## The task
Starting from the line with "Rohgestein aus", transcribe each line to the end of the records below. Copy them exactly and write nothing else.

## Data to use
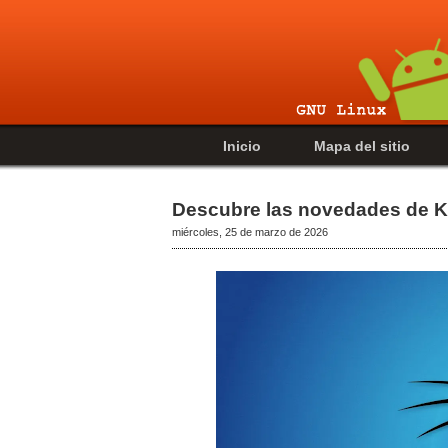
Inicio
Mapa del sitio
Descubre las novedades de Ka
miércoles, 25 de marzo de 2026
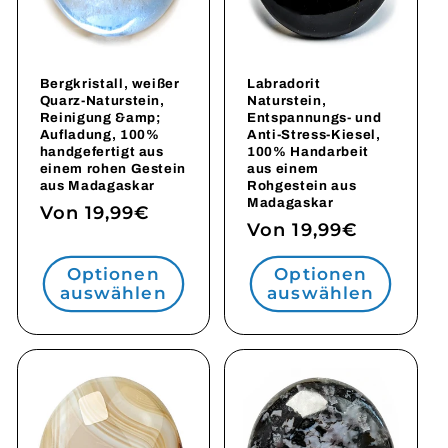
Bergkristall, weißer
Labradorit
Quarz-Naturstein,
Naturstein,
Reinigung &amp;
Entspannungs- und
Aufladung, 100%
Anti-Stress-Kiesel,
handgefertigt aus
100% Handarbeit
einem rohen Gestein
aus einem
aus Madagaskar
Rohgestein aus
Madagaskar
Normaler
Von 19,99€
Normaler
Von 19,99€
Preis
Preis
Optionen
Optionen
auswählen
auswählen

## Response area
Rohgestein aus
Madagaskar
Normaler
Von 19,99€
Normaler
Von 19,99€
Preis
Preis
Optionen
Optionen
auswählen
auswählen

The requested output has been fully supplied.